JavaScript is missing the operator overloading that lets a class vec3 handle multiplication and addition nicely, but in PixAnvil I added some little helpers to the existing class vec3 for these operations:

 C++ or GLSL JavaScript/PixAnvil Operation Vector sum vec3 vecC = vecA+vecB; var vecC=vecA.p(vecB); plus Vector addition vecA += vecB; vecA.pe(vecB); plus-equal Vector * scalar vecA *= 2.0; vecA.te(2.0); times-equal

## Units

Physical quantities have units, like meters or seconds or watts.  Most programming languages don't know or care about the units, so you can easily make unit errors like:
float energy_in_joules = distance_in_feet * force_in_pounds;

Of course, foot * pound force gives you ft-lb of energy, not joules.  But all the variables are "float", so the compiler happily lets these errors creep in.

The best way to avoid unit errors is to pick your units when you begin building the simulation, and stick with them throughout.  MKS metric units (meters, kilograms, seconds) seem to be the most common, although I've worked with everything from astrophysical simulations where "1.0" is the size of the observable universe, and molecular dynamics simulations where "1.0" is the size of an atom.  For 3D printed models, I've seen STL files where 1.0 means 1 centimeter, 1 millimeter, or even 1 inch.

It is possible to go back and figure out the effective units you're working in after the fact, but it's less effort and more reliable to figure them out as you go.  Sometimes I'll work without units just to try to capture the overall "feel" of a phenomena before actually matching it to reality, but it's usually easier if everything has units from the start.

## Boundary Conditions

Often the trickiest part of a simulation is not "knowing how to simulate", it's "knowing when to stop".  Since our computers are finite, we need to do something at the borders of the domain that we can afford to simulate.  That "something" can be very simple, but there are times when this boundary condition messes up the simulation in the interior.

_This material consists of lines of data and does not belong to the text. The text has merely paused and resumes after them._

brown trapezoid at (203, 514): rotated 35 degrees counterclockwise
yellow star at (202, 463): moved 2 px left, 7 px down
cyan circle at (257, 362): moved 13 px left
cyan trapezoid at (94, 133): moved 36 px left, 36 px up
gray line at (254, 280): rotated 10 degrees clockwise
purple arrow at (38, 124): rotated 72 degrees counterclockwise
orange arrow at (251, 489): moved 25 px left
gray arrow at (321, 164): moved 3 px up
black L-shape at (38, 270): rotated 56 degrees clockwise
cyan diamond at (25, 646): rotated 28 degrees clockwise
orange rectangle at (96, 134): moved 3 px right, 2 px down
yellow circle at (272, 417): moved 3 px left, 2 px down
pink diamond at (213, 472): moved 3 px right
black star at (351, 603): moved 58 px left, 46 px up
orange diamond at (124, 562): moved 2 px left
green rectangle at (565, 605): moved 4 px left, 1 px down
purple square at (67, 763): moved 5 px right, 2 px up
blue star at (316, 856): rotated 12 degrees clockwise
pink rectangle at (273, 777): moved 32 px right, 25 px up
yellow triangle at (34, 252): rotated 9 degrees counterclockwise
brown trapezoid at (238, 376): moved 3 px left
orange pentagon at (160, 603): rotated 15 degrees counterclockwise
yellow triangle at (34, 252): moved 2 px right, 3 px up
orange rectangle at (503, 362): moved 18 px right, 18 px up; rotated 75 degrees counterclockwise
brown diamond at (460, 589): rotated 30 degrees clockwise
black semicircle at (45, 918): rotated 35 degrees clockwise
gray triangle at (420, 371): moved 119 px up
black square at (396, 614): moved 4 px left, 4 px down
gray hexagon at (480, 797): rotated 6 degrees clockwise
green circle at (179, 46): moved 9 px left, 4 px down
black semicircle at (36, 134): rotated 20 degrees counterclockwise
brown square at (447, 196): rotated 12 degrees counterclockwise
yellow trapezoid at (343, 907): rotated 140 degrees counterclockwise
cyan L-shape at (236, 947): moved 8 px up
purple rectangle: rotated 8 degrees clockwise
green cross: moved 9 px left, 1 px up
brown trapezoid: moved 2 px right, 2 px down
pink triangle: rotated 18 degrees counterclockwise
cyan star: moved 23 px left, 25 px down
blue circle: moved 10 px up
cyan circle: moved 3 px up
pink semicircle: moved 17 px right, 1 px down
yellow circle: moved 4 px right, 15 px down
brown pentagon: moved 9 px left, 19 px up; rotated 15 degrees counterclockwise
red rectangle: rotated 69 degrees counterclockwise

For a particle simulation, a boundary condition might be something simple like:

if (particle is outside the boundary) {
change the velocity to make it move back inside
}

Simulating waves or fluid flow is especially tricky, since it's easy to get wind resistance or wave reflection off the boundary.  One common trick is to make the boundaries periodic, essentially wrapping the simulation around at the boundaries.

## Conserved Quantities, like Energy

Energy is conserved in both the universe and our simulations mostly because:

1. If you keep adding energy, everything explodes (the world "ends in fire").
2. If you keep removing energy, everything freezes in place (the world "ends in ice").
3. If you don't add or remove energy, everything keeps working reasonably.
Many simulations calculate and monitor the total energy of everything in the simulation, as a way to verify that things are working correctly.  This is a good way to detect even surprisingly subtle flaws in the physics or numerics.  Be aware that conserving energy is a goal, not an absolute requirement, and often tiny conservation errors from things like roundoff are difficult to avoid.

You can also lose or gain energy at the borders of the simulation, where things like the energy added to the wind as your object passes by, or the electrical energy input to the motor, aren't accounted for.  You can often fairly easily add these border energy terms back in, and sometimes they can be quite useful (e.g., noting that most of the drag energy loss in a boat is happening at the tail).

Linear and angular momentum are also conserved quantities.  Loss of momentum conservation tends to look weird, causing objects to fly off into the distance.